Jun asks Dana if she would rather join the side of Robert, Justin, and Jee or the team of Nate, Dave, and Jack. Dana says she doesn't know. And, of course, we don't want her to decide because then we wouldn't be able to play Where's Waldo anymore.

Robert makes a deal with Justin to split the money if he wins. "I will give you $10,000." Justin says, "How about $50,000?" Robert agrees to hand over the bills. Bunny hopes for Justin's sake that the money is laundered.

Justin says he will return the favor and they shake on the deal, happily before Robert's finger makes his next visit to Nostril Land Amusement Park, and they decide to seek out Jee to include him in on the plan. But not before Justin says he wants to work at Warner Brothers. Robert: "I'll get you straight in, brother. The producers need couriers." Which will be no problem for Justin - he can deliver anywhere. All he has to do is lift his sleeve for a ready-made atlas.

Nate and Alison are in the hammock. Ali: "I don't think my boyfriend is going to be there for me when I get out of here." I can't say I agree with you, Al. (Can I call you Al?) I mean, sure, you've done a bit of bed-hopping. And maybe you've made out with a guy or two. Okay, I guess you do have But none of that is anything that would cause a guy's nostrils to flare (apologies to Robert). I'm sure your Sweet Baboo will be waiting with open arms when you're evicted, ready to pick up your life together. How else will he get a percentage of the autographed tomato bra you sell on Ebay?

The girls all gather in one of the bedrooms to choose their clothes for Wednesday's live show. Everyone is trying on Jun's clothes (don't worry - no one's touching the fishnet) and before too long, the girls have made their selections. All except Erika, who didn't take part in the fashion free-for-all, which scares Bunny a bit. I don't have to tell you why, but it's spelled polka dot.

Jee, Robert, and Dave are talking in the backyard. Jee says that Michelle doesn't know anything - "You'd think she'd know something about life!" (C'mon, man, the girl's still in diapers!) "Ali is bright, but she's f'ing annoying. She lives for attention." (Well, Jee, you're the king, so just do what you have to do.) "OFF WITH THEIR HEADS!" (Thatta boy.)

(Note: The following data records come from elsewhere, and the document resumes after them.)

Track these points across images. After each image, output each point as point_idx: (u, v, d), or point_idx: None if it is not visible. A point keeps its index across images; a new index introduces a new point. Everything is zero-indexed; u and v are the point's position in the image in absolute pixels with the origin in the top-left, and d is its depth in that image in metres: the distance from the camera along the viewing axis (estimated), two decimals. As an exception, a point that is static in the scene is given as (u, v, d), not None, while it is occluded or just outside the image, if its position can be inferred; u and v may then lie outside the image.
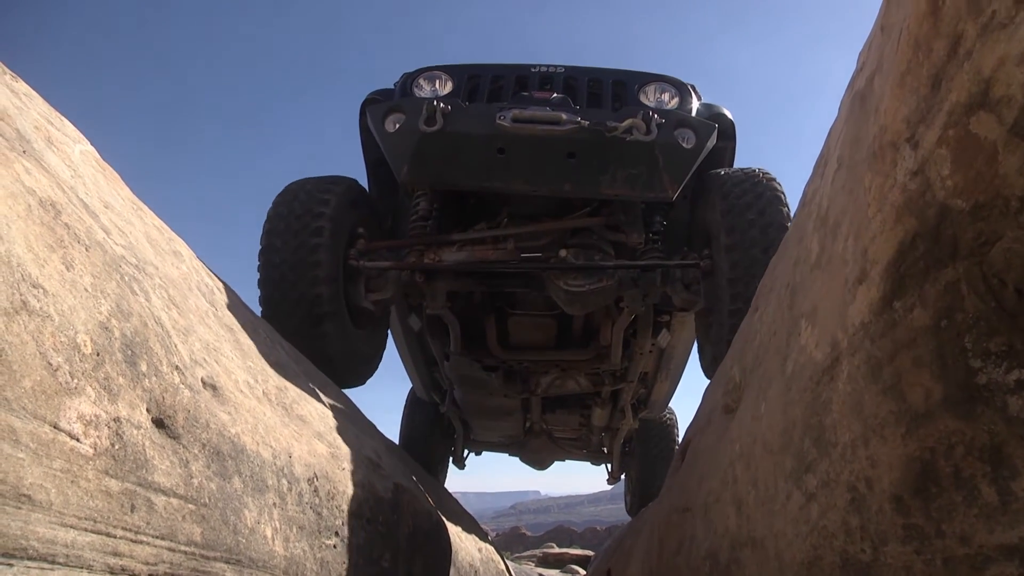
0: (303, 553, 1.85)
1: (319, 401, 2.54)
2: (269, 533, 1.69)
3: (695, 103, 3.45)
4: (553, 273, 3.42)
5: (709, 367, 3.35)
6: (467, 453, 6.79)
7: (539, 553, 19.05)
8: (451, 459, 6.74)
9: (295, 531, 1.83)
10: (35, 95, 1.75)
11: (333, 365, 3.28)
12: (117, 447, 1.21)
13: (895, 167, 1.10)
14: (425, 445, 5.97)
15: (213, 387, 1.64)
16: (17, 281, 1.07)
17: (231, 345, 2.02)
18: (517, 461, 7.54)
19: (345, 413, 2.90)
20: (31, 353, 1.06)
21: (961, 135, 0.93)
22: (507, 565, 7.36)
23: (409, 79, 3.55)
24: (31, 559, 1.03)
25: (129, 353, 1.30)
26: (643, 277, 3.48)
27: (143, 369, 1.33)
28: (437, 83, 3.51)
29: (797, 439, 1.50)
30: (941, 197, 0.98)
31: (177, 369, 1.47)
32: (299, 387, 2.41)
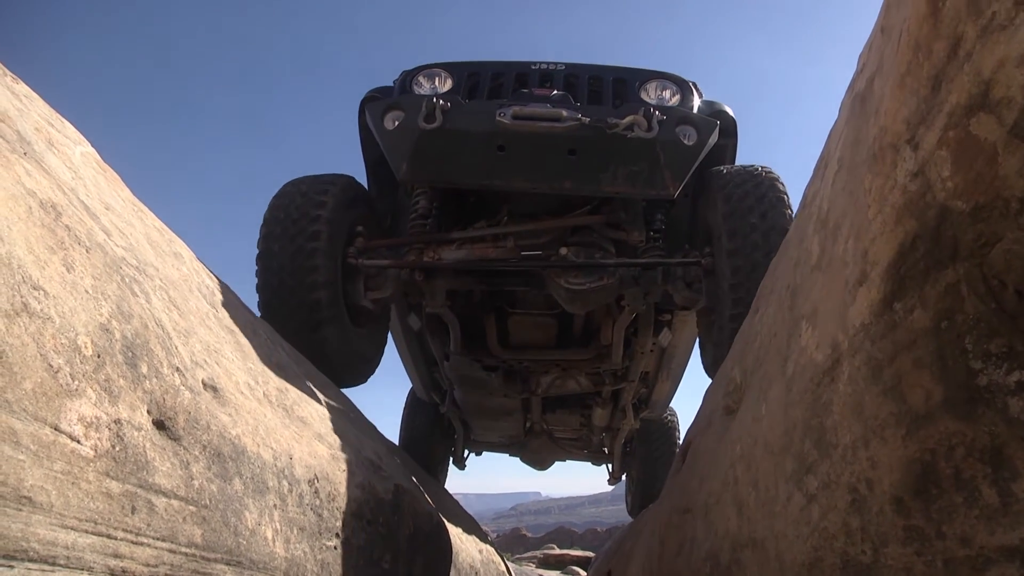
0: (304, 554, 1.85)
1: (320, 403, 2.54)
2: (270, 535, 1.69)
3: (696, 100, 3.42)
4: (553, 271, 3.40)
5: (711, 366, 3.33)
6: (467, 453, 6.76)
7: (540, 554, 19.04)
8: (451, 459, 6.71)
9: (296, 532, 1.83)
10: (35, 97, 1.75)
11: (333, 365, 3.27)
12: (118, 449, 1.21)
13: (895, 168, 1.10)
14: (425, 446, 5.94)
15: (214, 389, 1.64)
16: (18, 283, 1.07)
17: (232, 346, 2.02)
18: (517, 462, 7.52)
19: (346, 414, 2.90)
20: (32, 355, 1.06)
21: (961, 136, 0.93)
22: (508, 566, 7.36)
23: (408, 77, 3.52)
24: (32, 561, 1.03)
25: (130, 355, 1.30)
26: (644, 275, 3.45)
27: (144, 371, 1.33)
28: (436, 80, 3.47)
29: (798, 440, 1.50)
30: (941, 198, 0.98)
31: (178, 371, 1.47)
32: (300, 389, 2.41)
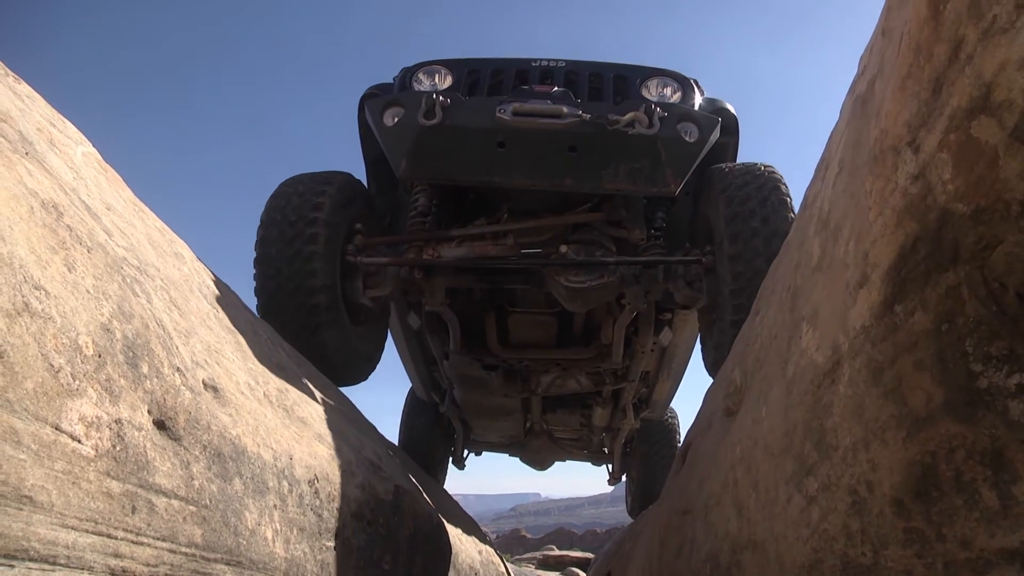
0: (304, 555, 1.85)
1: (320, 403, 2.54)
2: (270, 535, 1.69)
3: (698, 98, 3.39)
4: (553, 269, 3.38)
5: (712, 366, 3.32)
6: (467, 453, 6.74)
7: (539, 555, 19.01)
8: (451, 459, 6.69)
9: (296, 533, 1.83)
10: (37, 97, 1.75)
11: (333, 365, 3.26)
12: (118, 449, 1.21)
13: (896, 171, 1.10)
14: (425, 445, 5.93)
15: (214, 389, 1.64)
16: (19, 283, 1.07)
17: (232, 347, 2.02)
18: (517, 463, 7.51)
19: (346, 415, 2.90)
20: (33, 355, 1.06)
21: (962, 139, 0.93)
22: (507, 567, 7.35)
23: (408, 73, 3.50)
24: (32, 560, 1.03)
25: (130, 355, 1.30)
26: (645, 273, 3.43)
27: (144, 371, 1.33)
28: (436, 77, 3.45)
29: (798, 442, 1.50)
30: (942, 201, 0.98)
31: (178, 371, 1.47)
32: (300, 389, 2.41)
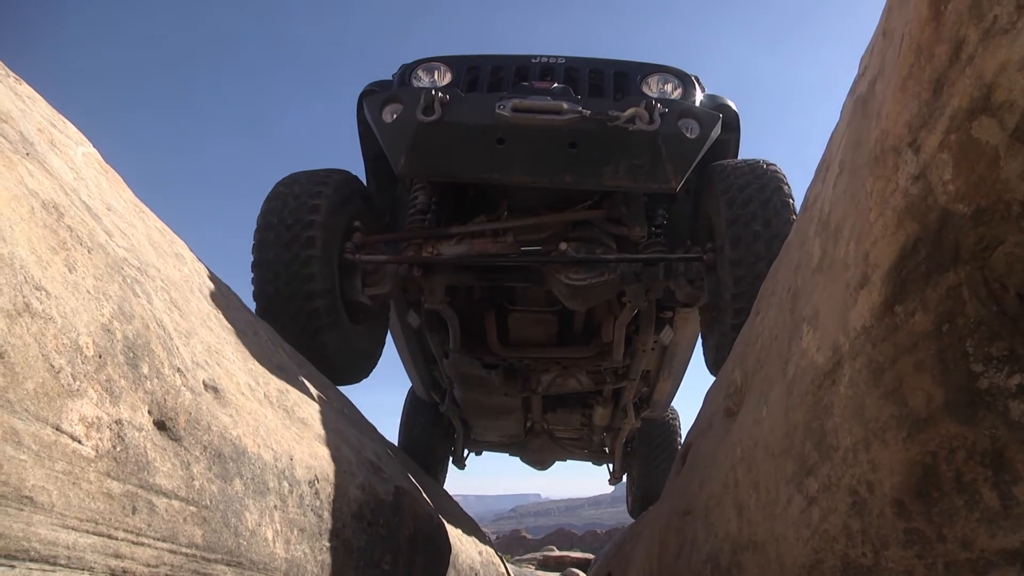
0: (304, 555, 1.85)
1: (320, 404, 2.54)
2: (270, 535, 1.69)
3: (699, 94, 3.37)
4: (553, 267, 3.36)
5: (713, 364, 3.30)
6: (467, 453, 6.72)
7: (539, 556, 19.00)
8: (451, 459, 6.67)
9: (296, 533, 1.83)
10: (38, 97, 1.76)
11: (333, 366, 3.25)
12: (119, 449, 1.21)
13: (897, 171, 1.10)
14: (425, 445, 5.91)
15: (215, 389, 1.64)
16: (20, 283, 1.07)
17: (233, 347, 2.02)
18: (518, 463, 7.49)
19: (346, 416, 2.90)
20: (33, 355, 1.06)
21: (963, 140, 0.93)
22: (507, 568, 7.35)
23: (407, 70, 3.48)
24: (33, 561, 1.03)
25: (131, 355, 1.30)
26: (645, 271, 3.41)
27: (145, 371, 1.33)
28: (436, 74, 3.43)
29: (798, 443, 1.50)
30: (943, 202, 0.98)
31: (179, 371, 1.47)
32: (300, 390, 2.41)
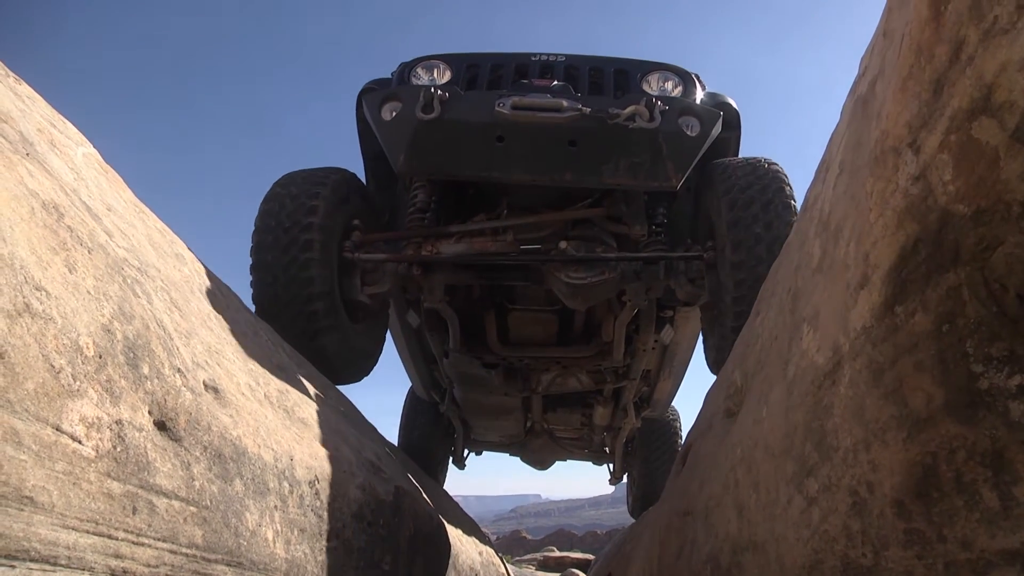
0: (304, 556, 1.85)
1: (321, 404, 2.54)
2: (270, 536, 1.69)
3: (699, 92, 3.36)
4: (553, 265, 3.34)
5: (714, 363, 3.30)
6: (467, 453, 6.70)
7: (540, 557, 18.98)
8: (451, 459, 6.66)
9: (296, 534, 1.83)
10: (38, 98, 1.76)
11: (332, 365, 3.24)
12: (119, 449, 1.21)
13: (897, 172, 1.10)
14: (424, 445, 5.89)
15: (215, 390, 1.64)
16: (20, 283, 1.07)
17: (233, 348, 2.02)
18: (518, 464, 7.48)
19: (346, 416, 2.90)
20: (34, 355, 1.06)
21: (963, 140, 0.93)
22: (507, 568, 7.35)
23: (406, 68, 3.47)
24: (33, 561, 1.03)
25: (131, 355, 1.30)
26: (646, 270, 3.39)
27: (145, 372, 1.33)
28: (435, 72, 3.42)
29: (798, 443, 1.50)
30: (943, 202, 0.98)
31: (179, 372, 1.47)
32: (301, 390, 2.41)
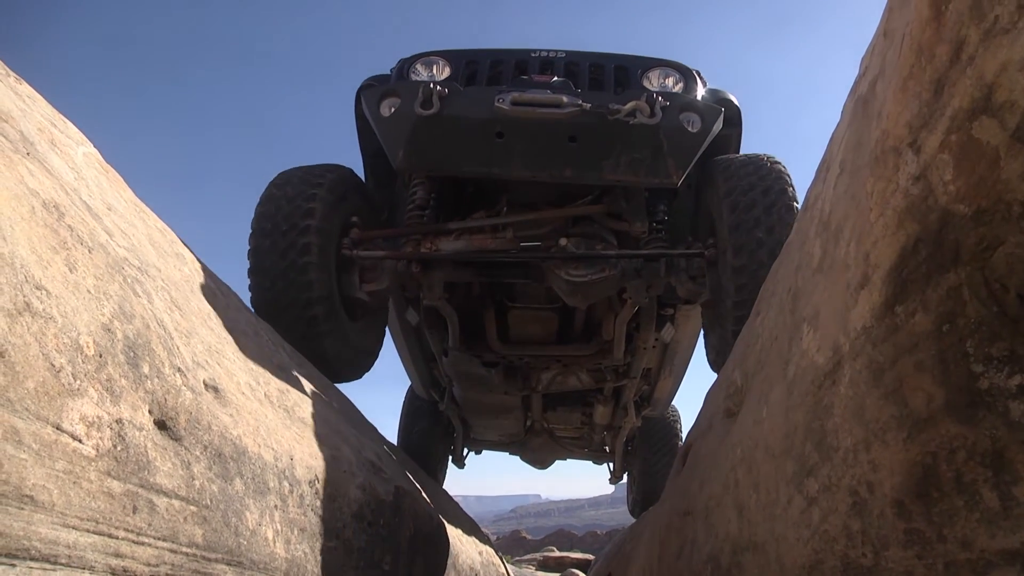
0: (304, 555, 1.85)
1: (321, 404, 2.54)
2: (270, 535, 1.69)
3: (700, 88, 3.34)
4: (553, 263, 3.33)
5: (715, 361, 3.28)
6: (467, 452, 6.69)
7: (540, 557, 18.97)
8: (451, 458, 6.64)
9: (296, 533, 1.83)
10: (38, 97, 1.76)
11: (331, 366, 3.24)
12: (119, 448, 1.21)
13: (897, 172, 1.10)
14: (424, 444, 5.88)
15: (215, 389, 1.64)
16: (20, 282, 1.08)
17: (233, 347, 2.02)
18: (518, 464, 7.46)
19: (347, 416, 2.90)
20: (34, 354, 1.06)
21: (963, 140, 0.93)
22: (507, 568, 7.34)
23: (405, 64, 3.45)
24: (33, 560, 1.03)
25: (131, 355, 1.30)
26: (646, 267, 3.37)
27: (145, 371, 1.33)
28: (434, 68, 3.40)
29: (799, 443, 1.50)
30: (943, 202, 0.98)
31: (179, 371, 1.47)
32: (301, 390, 2.41)
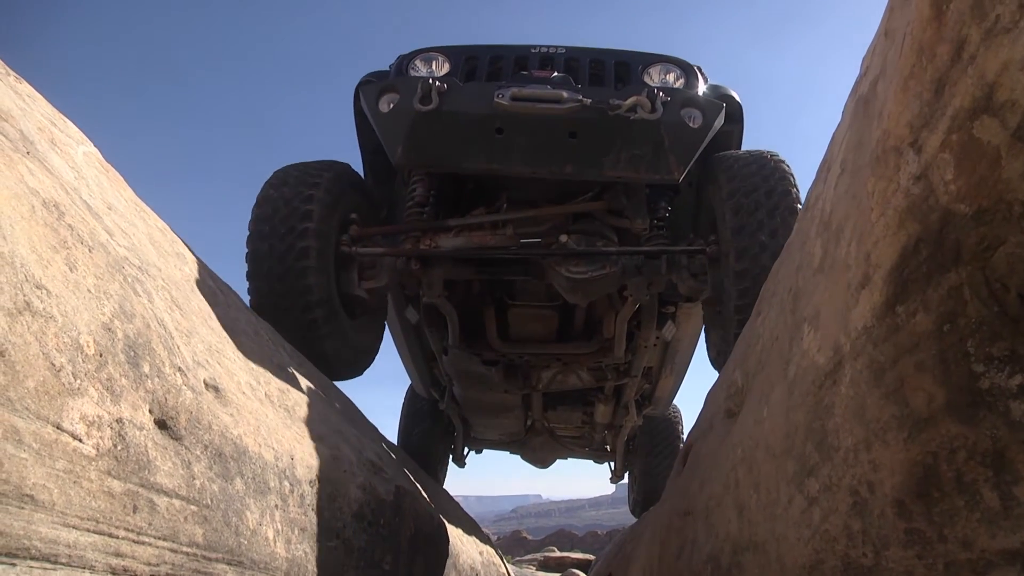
0: (304, 555, 1.85)
1: (322, 403, 2.54)
2: (271, 535, 1.69)
3: (701, 84, 3.31)
4: (554, 260, 3.31)
5: (717, 359, 3.27)
6: (467, 451, 6.67)
7: (540, 557, 18.95)
8: (451, 457, 6.62)
9: (297, 533, 1.83)
10: (38, 96, 1.76)
11: (331, 366, 3.23)
12: (119, 448, 1.21)
13: (898, 171, 1.10)
14: (424, 443, 5.87)
15: (215, 389, 1.64)
16: (21, 282, 1.08)
17: (233, 347, 2.02)
18: (518, 464, 7.45)
19: (347, 415, 2.90)
20: (34, 354, 1.06)
21: (964, 140, 0.93)
22: (508, 568, 7.34)
23: (405, 60, 3.43)
24: (34, 559, 1.03)
25: (132, 354, 1.30)
26: (647, 264, 3.34)
27: (146, 370, 1.33)
28: (434, 64, 3.38)
29: (799, 443, 1.50)
30: (944, 202, 0.98)
31: (180, 370, 1.47)
32: (301, 389, 2.41)
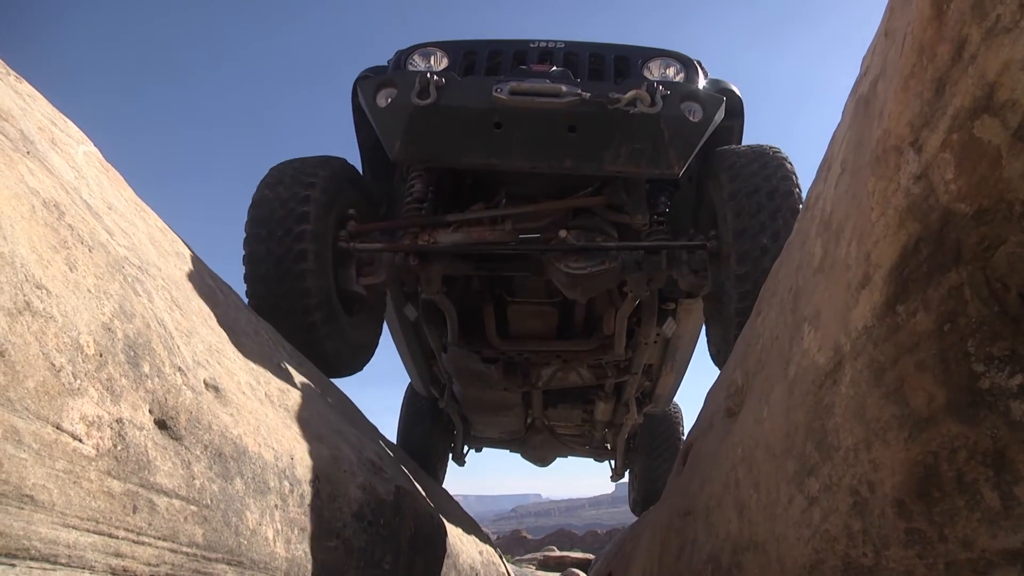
0: (304, 555, 1.85)
1: (322, 403, 2.54)
2: (271, 535, 1.69)
3: (701, 79, 3.30)
4: (553, 255, 3.29)
5: (717, 355, 3.26)
6: (467, 449, 6.65)
7: (540, 556, 18.96)
8: (451, 456, 6.59)
9: (297, 533, 1.83)
10: (38, 96, 1.76)
11: (329, 361, 3.21)
12: (119, 448, 1.21)
13: (898, 171, 1.10)
14: (424, 442, 5.85)
15: (215, 388, 1.64)
16: (21, 282, 1.07)
17: (233, 347, 2.02)
18: (518, 463, 7.45)
19: (347, 415, 2.90)
20: (34, 354, 1.06)
21: (965, 139, 0.93)
22: (508, 568, 7.34)
23: (403, 55, 3.41)
24: (33, 559, 1.03)
25: (132, 354, 1.30)
26: (647, 259, 3.33)
27: (146, 370, 1.33)
28: (432, 59, 3.36)
29: (799, 443, 1.50)
30: (944, 201, 0.98)
31: (180, 370, 1.47)
32: (301, 389, 2.41)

Nate asks Jun if she's going to stick with the plan to vote against Michelle. Jun assures him she's still part of the Elite 8 (yeah, I know - not another one) and they give each other a "high five," something that Robert may never experience since one of his digits sees limited light of day.

Jun asks Nate why he doubted her commitment to the group. He says it was because Alison had been having second thoughts about voting against Michelle so he "just didn't know." Jun says she is still part of the alliance "and I think Dana wants back in with us." Go ahead, Nate, take her back. Maybe it will be enough to keep her from peeing on the watermelon.

Oh, yeah, didn't I tell you? Dana is so hungry for the watermelon BB gave them which, because she's on the restricted peanut butter diet, she cannot eat. So out of frustration, she says she might urinate on it. You might recall that last week she was threatening to target someone's head with the same tactic. I don't know if this is a Bronx thing or a Tae Kwon Do thing or just a Demented Houseguest thing, but it reeks.

Justin, Robert, and Jee head to the hot tub for some we-are-one-we-are-invincible talk until Jee gets out for a cigarette (he called for his pipe, he called for his bowl haircut.....) Justin heads inside to get a massage from Dana and Robert uses the time to clean the hot tub, which, luckily, requires only one hand.